Democracy itself is not a political agenda, but a political process that is used to accomplish political agendas. As has just been described, it is largely more effective in preventing anything from being accomplished.

Societies that tend to make the most progress have a consistency of purpose, though few purposes are ever unanimous in a large enough group of people. What generally happens is that some groups take power and consistently pursue their agenda, to the neglect of all others.

It is precisely the inequality of man that generally sorts out whose agenda is to be served by a society - those who hold power, whether by force or by control of assets, see their interests served. But the rule of the aristocracy is not democracy, but oligarchy.

When class distinctions are erased and men are made equal, there is no method of prioritizing the interests of one group over another, save by the size of the group. And as people are fickle about their politics, it can generally be observed that few groups can maintain a majority for long before they divide themselves up into factions.
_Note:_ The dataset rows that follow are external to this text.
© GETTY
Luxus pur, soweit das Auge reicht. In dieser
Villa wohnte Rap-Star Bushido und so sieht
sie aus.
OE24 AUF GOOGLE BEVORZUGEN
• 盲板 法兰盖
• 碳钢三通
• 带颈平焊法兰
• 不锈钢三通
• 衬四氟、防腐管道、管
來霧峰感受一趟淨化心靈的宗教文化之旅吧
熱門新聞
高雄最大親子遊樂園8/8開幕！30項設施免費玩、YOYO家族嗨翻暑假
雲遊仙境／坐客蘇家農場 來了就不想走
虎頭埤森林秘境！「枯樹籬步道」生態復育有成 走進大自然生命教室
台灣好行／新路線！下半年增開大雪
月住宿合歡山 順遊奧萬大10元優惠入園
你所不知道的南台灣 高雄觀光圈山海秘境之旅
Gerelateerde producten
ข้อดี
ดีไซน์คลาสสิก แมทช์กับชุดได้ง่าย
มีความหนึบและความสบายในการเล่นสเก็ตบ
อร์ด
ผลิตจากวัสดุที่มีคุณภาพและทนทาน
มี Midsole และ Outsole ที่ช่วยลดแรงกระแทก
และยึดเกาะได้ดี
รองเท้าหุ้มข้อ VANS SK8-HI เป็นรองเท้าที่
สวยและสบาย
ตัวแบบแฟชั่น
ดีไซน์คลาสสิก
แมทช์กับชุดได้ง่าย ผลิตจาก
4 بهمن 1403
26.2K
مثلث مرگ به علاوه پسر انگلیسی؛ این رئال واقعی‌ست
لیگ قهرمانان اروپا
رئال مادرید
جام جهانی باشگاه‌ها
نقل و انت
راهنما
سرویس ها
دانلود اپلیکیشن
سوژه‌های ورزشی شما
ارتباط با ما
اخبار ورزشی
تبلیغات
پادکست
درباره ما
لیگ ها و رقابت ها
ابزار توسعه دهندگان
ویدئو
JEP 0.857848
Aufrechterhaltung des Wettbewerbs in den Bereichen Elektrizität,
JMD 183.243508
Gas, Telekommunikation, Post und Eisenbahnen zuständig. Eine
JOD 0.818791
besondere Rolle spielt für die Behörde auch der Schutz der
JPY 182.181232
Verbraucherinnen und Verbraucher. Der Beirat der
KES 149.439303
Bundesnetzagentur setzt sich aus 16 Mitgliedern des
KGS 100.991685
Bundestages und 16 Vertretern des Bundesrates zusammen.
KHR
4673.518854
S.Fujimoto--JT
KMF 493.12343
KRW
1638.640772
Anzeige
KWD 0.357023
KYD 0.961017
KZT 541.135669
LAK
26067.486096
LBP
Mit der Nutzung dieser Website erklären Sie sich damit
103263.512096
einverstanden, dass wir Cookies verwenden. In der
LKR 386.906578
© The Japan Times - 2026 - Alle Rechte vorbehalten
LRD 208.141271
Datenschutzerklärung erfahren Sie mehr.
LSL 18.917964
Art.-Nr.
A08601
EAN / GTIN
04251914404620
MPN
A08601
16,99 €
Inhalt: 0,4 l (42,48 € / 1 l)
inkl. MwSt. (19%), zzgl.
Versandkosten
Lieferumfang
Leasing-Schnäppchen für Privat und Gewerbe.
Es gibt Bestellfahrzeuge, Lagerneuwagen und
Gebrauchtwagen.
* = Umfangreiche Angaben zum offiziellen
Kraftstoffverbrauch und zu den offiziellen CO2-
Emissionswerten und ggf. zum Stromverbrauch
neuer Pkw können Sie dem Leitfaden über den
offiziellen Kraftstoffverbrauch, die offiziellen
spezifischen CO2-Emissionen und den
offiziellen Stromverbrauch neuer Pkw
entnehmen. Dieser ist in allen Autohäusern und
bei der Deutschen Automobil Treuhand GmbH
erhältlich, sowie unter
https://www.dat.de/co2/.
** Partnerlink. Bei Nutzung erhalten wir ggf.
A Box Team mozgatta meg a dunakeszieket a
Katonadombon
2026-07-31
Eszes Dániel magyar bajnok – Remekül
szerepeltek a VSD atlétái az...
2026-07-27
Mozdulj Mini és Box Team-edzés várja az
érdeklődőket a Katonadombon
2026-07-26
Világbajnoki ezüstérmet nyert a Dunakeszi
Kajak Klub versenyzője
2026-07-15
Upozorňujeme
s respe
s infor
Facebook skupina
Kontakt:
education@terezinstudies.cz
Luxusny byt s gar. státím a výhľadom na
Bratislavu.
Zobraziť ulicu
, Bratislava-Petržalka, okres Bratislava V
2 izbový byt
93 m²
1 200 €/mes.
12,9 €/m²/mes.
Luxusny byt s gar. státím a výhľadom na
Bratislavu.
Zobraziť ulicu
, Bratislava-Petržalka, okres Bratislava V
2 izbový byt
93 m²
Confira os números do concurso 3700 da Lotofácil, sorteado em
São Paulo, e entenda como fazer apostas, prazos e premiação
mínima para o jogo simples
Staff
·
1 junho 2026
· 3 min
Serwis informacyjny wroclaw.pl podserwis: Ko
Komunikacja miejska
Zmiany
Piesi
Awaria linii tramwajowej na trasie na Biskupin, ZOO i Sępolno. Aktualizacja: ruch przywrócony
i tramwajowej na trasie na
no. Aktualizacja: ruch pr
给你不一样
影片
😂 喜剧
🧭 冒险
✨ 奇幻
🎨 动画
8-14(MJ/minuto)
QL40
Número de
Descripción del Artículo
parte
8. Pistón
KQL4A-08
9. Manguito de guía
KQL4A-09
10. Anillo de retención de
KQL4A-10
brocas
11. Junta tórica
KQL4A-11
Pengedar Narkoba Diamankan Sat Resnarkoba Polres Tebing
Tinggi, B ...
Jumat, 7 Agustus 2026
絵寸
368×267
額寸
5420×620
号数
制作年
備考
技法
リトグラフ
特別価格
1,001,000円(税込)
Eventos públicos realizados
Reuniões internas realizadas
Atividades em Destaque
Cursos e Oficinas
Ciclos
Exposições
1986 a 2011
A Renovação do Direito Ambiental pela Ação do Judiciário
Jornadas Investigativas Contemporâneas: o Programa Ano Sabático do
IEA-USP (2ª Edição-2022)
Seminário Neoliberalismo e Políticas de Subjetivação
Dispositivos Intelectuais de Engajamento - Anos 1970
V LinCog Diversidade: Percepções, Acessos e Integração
Democracy in America is (at the author's time) far more effective than democracy in euripi, but this is not because of equality of men: if anything it is because of an inequality of fortune: those productive members of American society amass wealth and power, and have considerable influence.

While it was once the fashion of Americans to ally themselves of the old names of the European aristocracy, it has evolved it own aristocracy by means of merit. It is also observed that the poorest of Americans are without the bitterness and spite that characterizes the European peasant: because social rank is earned rather than bestowed by accident of birth, there is the notion and the hope that any person can rise through the ranks to earn their place in the aristocracy.

He cites a few European authors, who seem at once disgusted by and admiring of the American system - though the general agreement is that power by means of wealth is likely the only natural way to stratify a society, and as Europe casts off the last remnants of its romance with nobility, it will likely fall into the same.

He also seeks England and America as possessing a quality that most of Europe lacks: tolerance. The European mind is one of intolerance and hatred, which prevents effective collaboration among people - it matters not whether an idea is worth pursuing, if we have other reasons for despising the person who proposed it. This class/group hatred, so intense in continental Europe, is scarce seen in England and America - and for this reason people who are of different creeds and religions can collaborate on common goals, setting their incidental differences aside.